Surely he would also have won on Galileo Chrome in the Leger, but for the bolt from the blue that came when he was told he had Covid-19, despite being free of symptoms. The mount, and the glory, went to Tom Marquand. “It’s been a head-wrecking few weeks for me, and for everyone,” reflected Crosse, who comes from a family of jockeys. “It wasn’t easy to sit at home and watch the Leger from the couch.
“I had to watch it but I didn’t want to. I wouldn’t mind, but he always looked like he was gonna win. So it was tough. But I’m delighted the horse won, and for Tom, he’s a lovely guy. There’s no point in huddling up and crying about it. My dad and all the lads and my brother have taught me how this game goes.”
Crosse can look forward to riding Galileo Chrome on other days, as well as Pretty Gorgeous when she returns for the 1,000 Guineas in May, for which she is favourite at 10-1. The filly showed a tough constitution to score, having been over to Paris last weekend, where she was prevented from running by the feed contamination crisis which now seems to be resolving itself.

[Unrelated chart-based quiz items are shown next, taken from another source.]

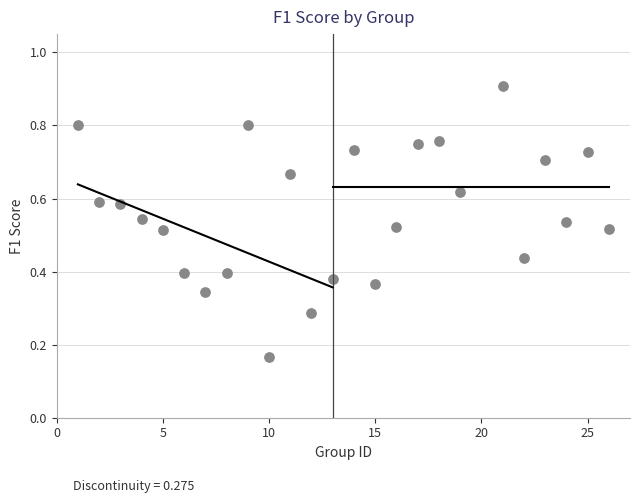

What is the range of X values (max minus min)?

25.0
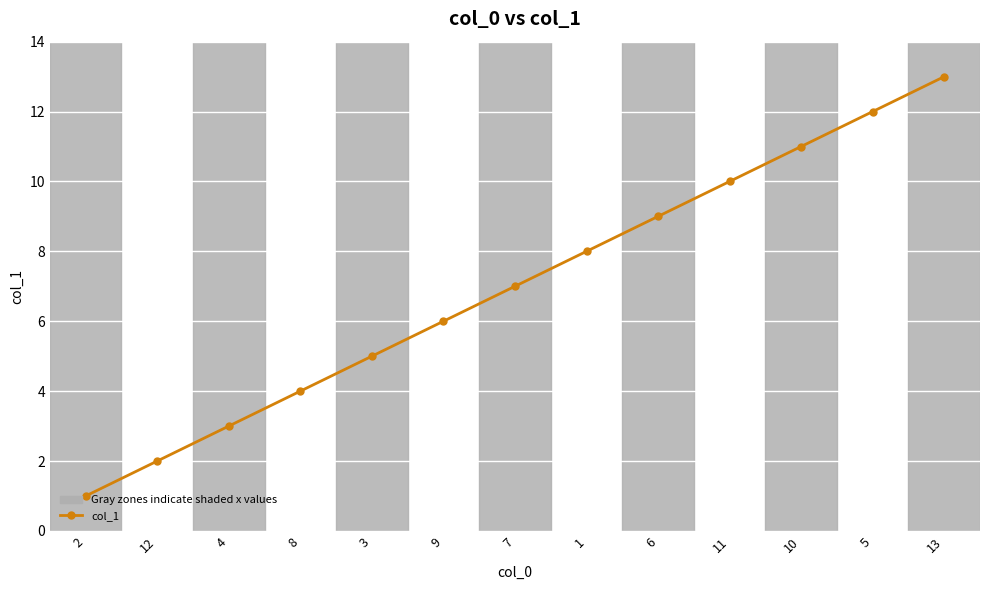

Reading left to right, transcribe all the data shown in this chart.

1	2	3	4	5	6	7	8	9	10	11	12	13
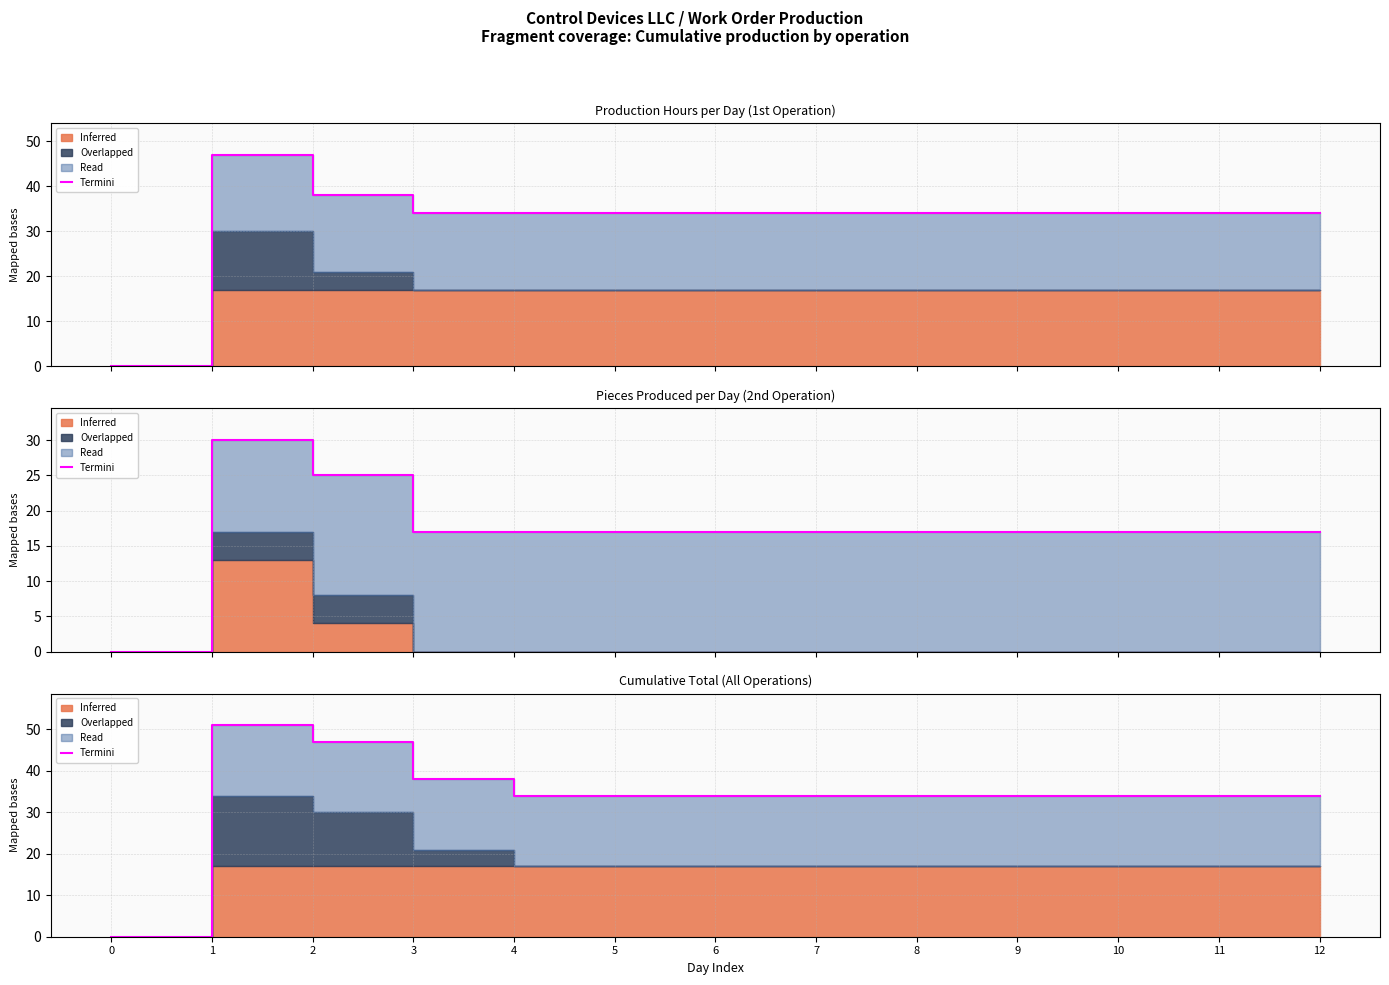

True or false: the data has more than 2 interior local peaks.

False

A frustrating year for fans of Pinatubo, meanwhile, last year’s megastar juvenile, got worse with news that Godolphin have retired him to stud rather than tackle the Breeders’ Cup Mile, for which he had been 5-2 favourite. No explanation was offered, Godolphin offering only a statement which said the decision followed “a discussion of key horses”.
Undefeated in six races last year and memorably impressive in Ireland’s National Stakes, he was a beaten favourite three times this summer, though he made the best of a straightforward opportunity to land the Prix Jean Prat.